Friday, October 18, 2013

Top 5 L.A. Movies

These films celebrate the greatest city in the world: Los Angeles. These stories can take place nowhere else, and the city itself becomes a sort of character.

5. MI VIDA LOCA
Mi Vida Loca is especially noteworthy for showing the neighborhood of Echo Park in the early 90s, when it was one of the most violent gang areas in the city. Echo Park has since been fully gentrified, and if you go there today, you're more likely to find bearded hipsters than the characters in this movie.

The acting isn't great, due in large part to the casting of new unknown actors, and actual neighborhood gang members, but Salma Hayek, Danny Trejo, and Jason Lee are all seen in early film roles.

The film honestly and poignantly portrays gang life, and L.A. Chicano culture, especially from the female perspective.






4. SUNSET BLVD.

*Dataset records:*
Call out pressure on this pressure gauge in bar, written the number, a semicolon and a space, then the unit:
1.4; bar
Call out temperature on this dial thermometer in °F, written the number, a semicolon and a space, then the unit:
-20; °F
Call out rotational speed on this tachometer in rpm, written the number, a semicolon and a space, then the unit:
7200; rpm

...

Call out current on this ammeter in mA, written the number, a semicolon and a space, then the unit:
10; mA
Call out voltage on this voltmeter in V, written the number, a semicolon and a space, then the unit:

--

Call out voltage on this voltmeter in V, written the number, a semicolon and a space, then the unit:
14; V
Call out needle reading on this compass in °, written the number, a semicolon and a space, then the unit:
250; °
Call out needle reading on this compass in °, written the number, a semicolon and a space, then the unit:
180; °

*Exercise 1:* In two sentences, summarize the post on the top L.A. movies.
*Exercise 2:* Transcribe the post on the top L.A. movies word for word, starting with "These films celebrate" and going on through "early film roles.".

*Response 1:* The post opens a ranking of films that celebrate Los Angeles, stories that could take place nowhere else and in which the city becomes a sort of character. Its fifth pick, Mi Vida Loca, shows Echo Park in the early 90s as one of the city's most violent gang areas, and although its acting is not great because of its unknown actors and real gang members, it features early roles by Salma Hayek, Danny Trejo, and Jason Lee and portrays gang life and L.A. Chicano culture honestly and poignantly, especially from the female perspective.

*Response 2:*
These films celebrate the greatest city in the world: Los Angeles. These stories can take place nowhere else, and the city itself becomes a sort of character.

5. MI VIDA LOCA
Mi Vida Loca is especially noteworthy for showing the neighborhood of Echo Park in the early 90s, when it was one of the most violent gang areas in the city. Echo Park has since been fully gentrified, and if you go there today, you're more likely to find bearded hipsters than the characters in this movie.

The acting isn't great, due in large part to the casting of new unknown actors, and actual neighborhood gang members, but Salma Hayek, Danny Trejo, and Jason Lee are all seen in early film roles.